• [WHAT IS BEING ASKED]:
Copy out the lines of the material below, from the line containing "Share us on..." through the line containing "Brislington", with both of those lines included. Leave the pictures out of your answer.
"""
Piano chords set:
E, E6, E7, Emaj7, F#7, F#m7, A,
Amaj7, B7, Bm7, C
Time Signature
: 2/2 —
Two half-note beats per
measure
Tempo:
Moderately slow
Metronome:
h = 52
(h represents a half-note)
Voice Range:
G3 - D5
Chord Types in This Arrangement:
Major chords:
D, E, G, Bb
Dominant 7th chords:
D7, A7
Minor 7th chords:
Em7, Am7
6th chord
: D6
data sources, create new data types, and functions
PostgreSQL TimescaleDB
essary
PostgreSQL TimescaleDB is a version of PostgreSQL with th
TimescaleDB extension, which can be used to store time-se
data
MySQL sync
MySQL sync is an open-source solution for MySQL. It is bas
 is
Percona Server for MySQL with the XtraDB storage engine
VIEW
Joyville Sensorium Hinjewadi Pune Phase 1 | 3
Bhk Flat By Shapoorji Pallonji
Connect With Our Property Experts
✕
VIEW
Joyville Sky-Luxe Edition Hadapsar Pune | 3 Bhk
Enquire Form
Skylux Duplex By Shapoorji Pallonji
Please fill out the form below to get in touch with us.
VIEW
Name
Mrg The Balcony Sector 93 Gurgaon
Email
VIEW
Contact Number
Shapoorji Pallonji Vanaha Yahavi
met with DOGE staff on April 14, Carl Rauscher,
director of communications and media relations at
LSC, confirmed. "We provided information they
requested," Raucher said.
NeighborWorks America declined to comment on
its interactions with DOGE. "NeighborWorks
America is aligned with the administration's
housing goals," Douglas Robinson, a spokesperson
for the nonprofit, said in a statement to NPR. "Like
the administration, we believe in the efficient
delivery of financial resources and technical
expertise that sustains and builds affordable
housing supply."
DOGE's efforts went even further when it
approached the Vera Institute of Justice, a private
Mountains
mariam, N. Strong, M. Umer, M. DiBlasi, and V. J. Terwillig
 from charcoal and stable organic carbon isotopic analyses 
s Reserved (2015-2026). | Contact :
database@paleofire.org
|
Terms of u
"""
"""
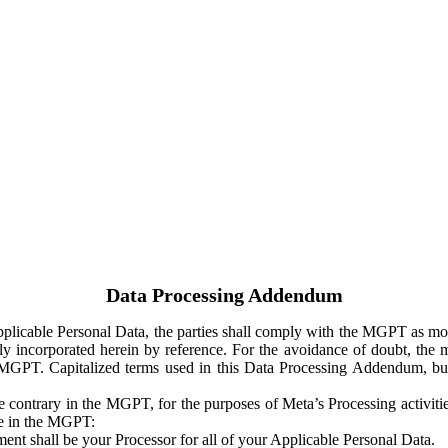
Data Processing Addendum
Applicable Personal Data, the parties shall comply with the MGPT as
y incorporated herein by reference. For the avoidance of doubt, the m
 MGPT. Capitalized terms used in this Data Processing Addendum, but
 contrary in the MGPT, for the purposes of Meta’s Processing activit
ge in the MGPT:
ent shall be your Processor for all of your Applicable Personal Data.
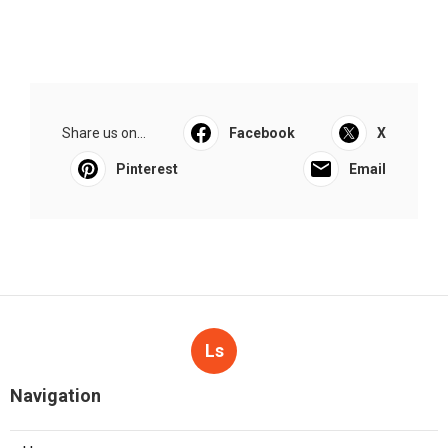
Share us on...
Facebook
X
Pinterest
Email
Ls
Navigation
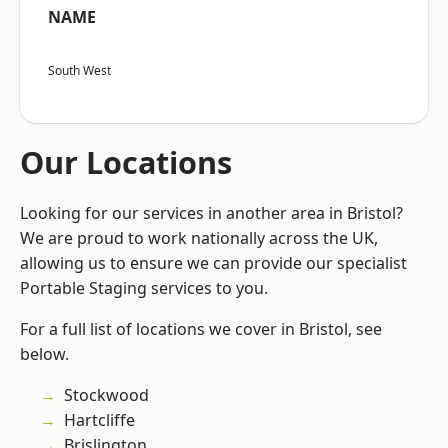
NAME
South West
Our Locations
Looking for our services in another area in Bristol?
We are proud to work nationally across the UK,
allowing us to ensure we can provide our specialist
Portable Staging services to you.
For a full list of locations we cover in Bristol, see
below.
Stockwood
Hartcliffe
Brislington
"""
• [SOLUTION]:
Share us on...
Facebook
X
Pinterest
Email
Ls
Navigation
NAME
South West
Our Locations
Looking for our services in another area in Bristol?
We are proud to work nationally across the UK,
allowing us to ensure we can provide our specialist
Portable Staging services to you.
For a full list of locations we cover in Bristol, see
below.
Stockwood
Hartcliffe
Brislington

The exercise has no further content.